(Stored records)
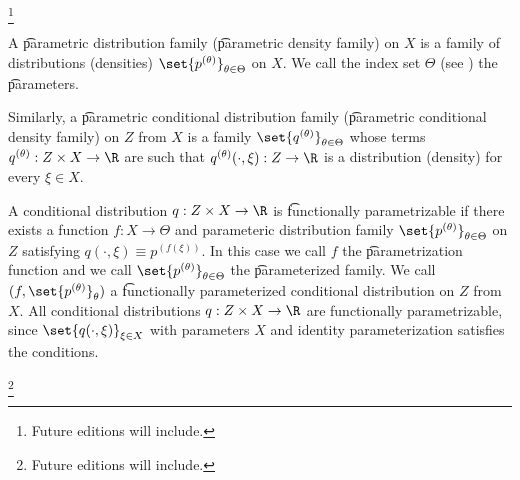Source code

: 
\footnote{Future editions will include.}


A \t{parametric distribution family} (\t{parametric density family}) on $X$  is a family of distributions (densities) $\set{p^{(\theta)}}_{\theta \in \Theta}$ on $X$.
We call the index set $\Theta$ (see ) the \t{parameters}.

Similarly, a \t{parametric conditional distribution family} (\t{parametric conditional density family}) on $Z$ from $X$ is a family $\set{q^{(\theta)}}_{\theta \in \Theta}$ whose terms $q^{(\theta)}: Z \times X \to \R$ are such that $q^{(\theta)}(\cdot, \xi): Z \to \R$ is a distribution (density) for every $\xi \in X$.

A conditional distribution $q: Z \times X \to \R$ is \t{functionally parametrizable} if there exists a function $f: X \to \Theta$ and parameteric distribution family $\set{p^{(\theta)}}_{\theta \in \Theta}$ on $Z$ satisfying $q(\cdot, \xi) \equiv p^{(f(\xi))}$.
In this case we call $f$ the \t{parametrization function} and we call $\set{p^{(\theta)}}_{\theta \in \Theta}$ the \t{parameterized family}.
We call $(f, \set{p^{(\theta)}}_{\theta})$ a \t{functionally parameterized conditional distribution} on $Z$ from $X$.
All conditional distributions $q: Z \times X \to \R$ are functionally parametrizable, since $\set{q(\cdot, \xi)}_{\xi \in X}$ with parameters $X$ and identity parameterization satisfies the conditions.


\footnote{Future editions will include.}

\blankpage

__Task to carry out__
Word for word, restate the lines above from the line containing "In this case" through the line containing "on $Z$ from $X$.", with both included and nothing else.

__The completed task__
In this case we call $f$ the \t{parametrization function} and we call $\set{p^{(\theta)}}_{\theta \in \Theta}$ the \t{parameterized family}.
We call $(f, \set{p^{(\theta)}}_{\theta})$ a \t{functionally parameterized conditional distribution} on $Z$ from $X$.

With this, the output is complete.